Learning Intuitive Physics from Video to Improve Reinforcement Learning

Presenter: Shhreya Anand

Faculty Sponsor: Bruno C. da Silva

School: UMass Amherst

Research Area: Artificial Intelligence

Session: Poster Session 4, 2:15 PM - 3:00 PM, 163, C31

ABSTRACT

Reinforcement learning (RL) agents trained directly from pixels remain sample-inefficient and brittle, particularly in environments governed by physical dynamics. Because perception and control are learned simultaneously from reward signals, agents must rediscover basic physical regularities-such as object permanence and motion continuity-through costly trial-and-error. In contrast, humans acquire intuitive physics through observation before engaging in goal-directed behavior.

This project investigates whether self-supervised predictive world models can provide RL agents with such priors. Specifically, I evaluate Video Joint Embedding Predictive Architectures (V-JEPA) models pretrained on large-scale video to learn latent physical dynamics, as representation learners for control. In this work, I use Joint Embedding Predictive Architectures (JEPA) as pretrained representation learners for reinforcement learning. By learning physical dynamics from video through self-supervised prediction, we aim to separate perception from control and provide RL agents with intuitive physics priors before reward-based training.

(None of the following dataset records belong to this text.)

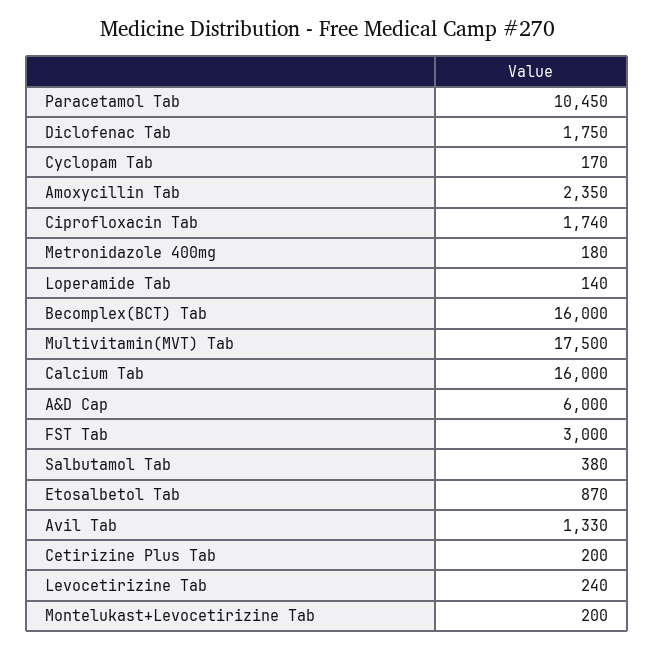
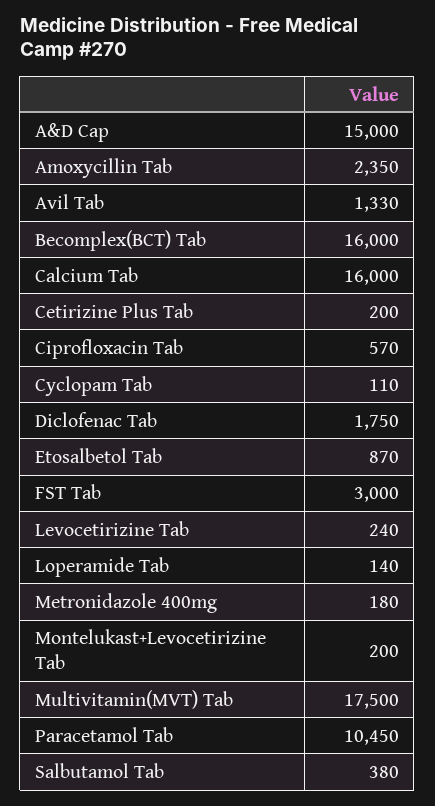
Cyclopam Tab: 170 -> 110
Ciprofloxacin Tab: 1740 -> 570
A&D Cap: 6000 -> 15000

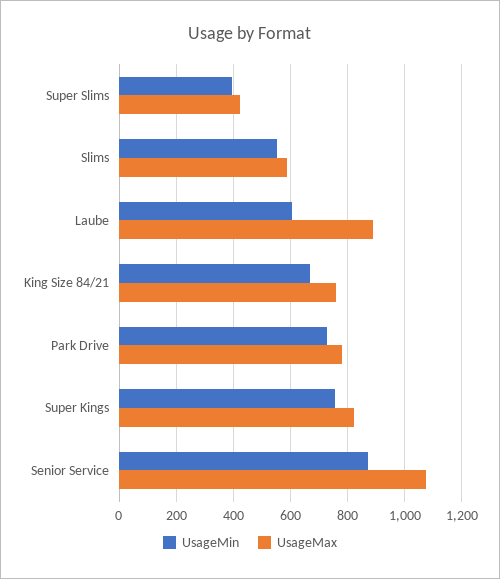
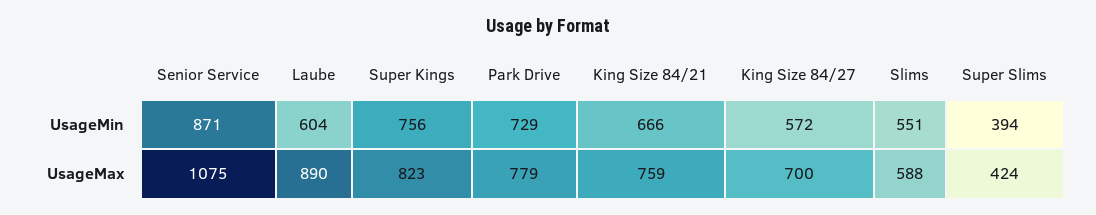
UsageMin, King Size 84/27: none -> 572
UsageMax, King Size 84/27: none -> 700

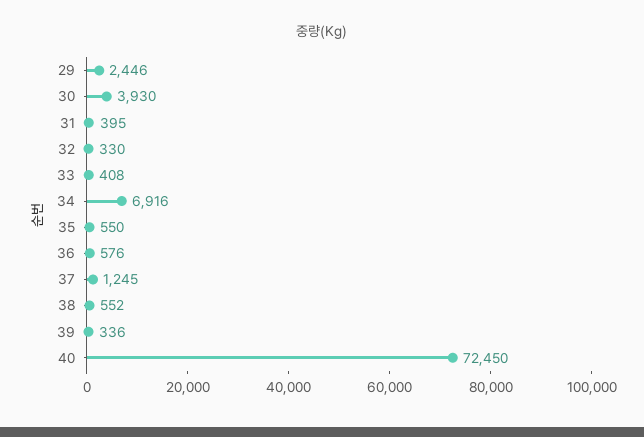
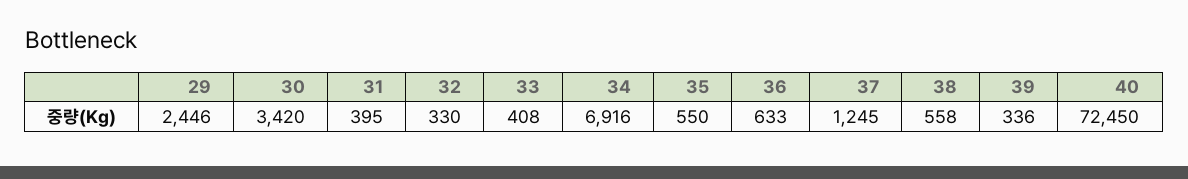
30: 3930 -> 3420
36: 576 -> 633
38: 552 -> 558

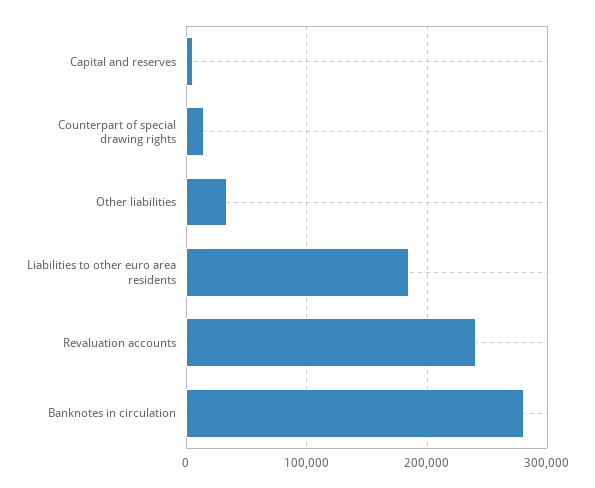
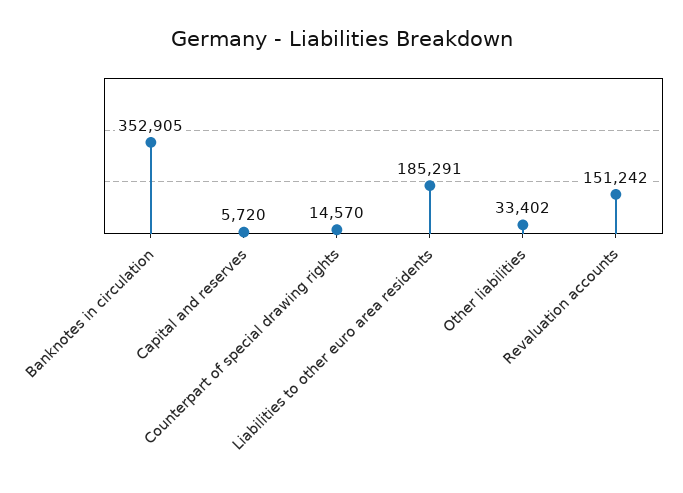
Revaluation accounts: 240000 -> 151242
Banknotes in circulation: 280000 -> 352905

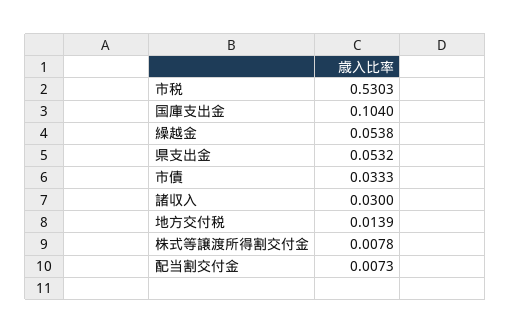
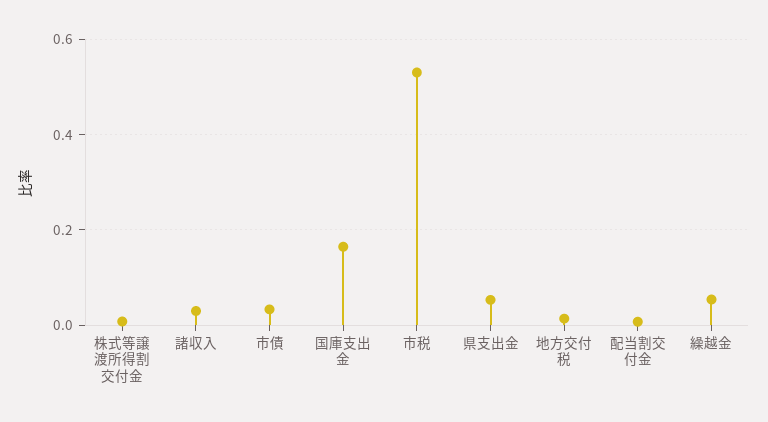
国庫支出金: 0.104 -> 0.16

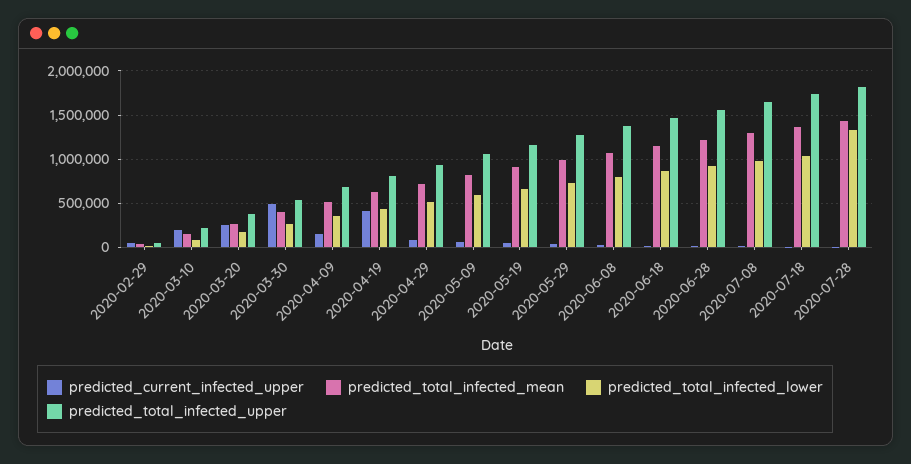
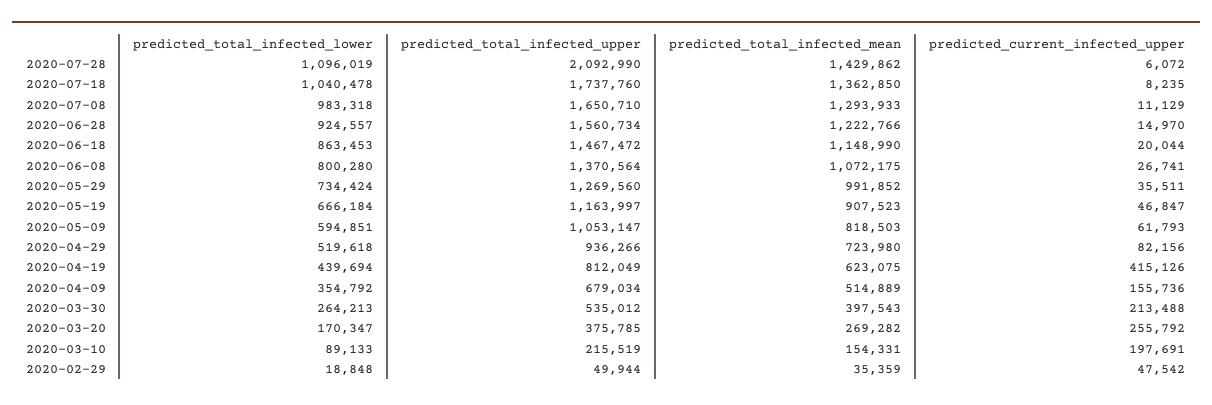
predicted_current_infected_upper, 2020-03-30: 500000 -> 213488
predicted_total_infected_lower, 2020-07-28: 1300000 -> 1096019
predicted_total_infected_upper, 2020-07-28: 1800000 -> 2092990

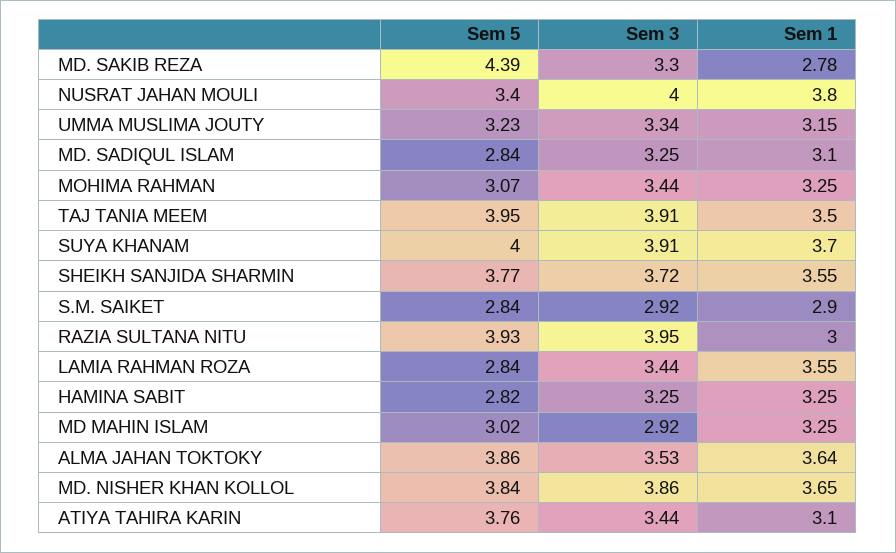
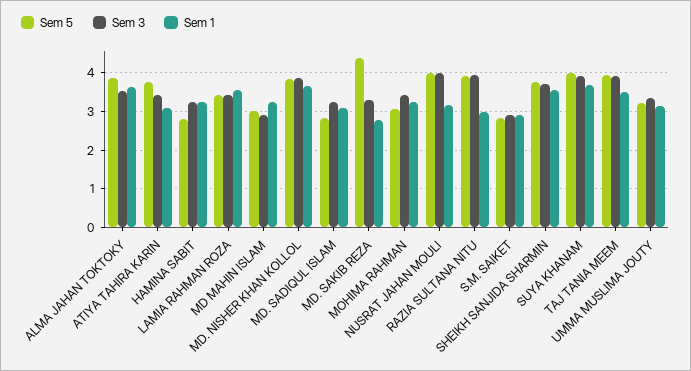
Sem 5, NUSRAT JAHAN MOULI: 3.4 -> 4
Sem 1, NUSRAT JAHAN MOULI: 3.8 -> 3.2
Sem 5, LAMIA RAHMAN ROZA: 2.84 -> 3.4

I systematically compare three conditions using PPO-based agents: (1) a baseline CNN trained end-to-end from scratch, (2) a frozen pretrained V-JEPA encoder with a learned policy head, and (3) a fine-tuned V-JEPA encoder jointly optimized with RL. Experiments progress from CartPole to partially observable variants with occlusion, and finally to a robotic cube-pushing task involving real physical interactions.

By testing whether video-derived physics knowledge transfers to embodied control, this work provides a foundational evaluation of predictive world modeling as a scalable precursor to reinforcement learning.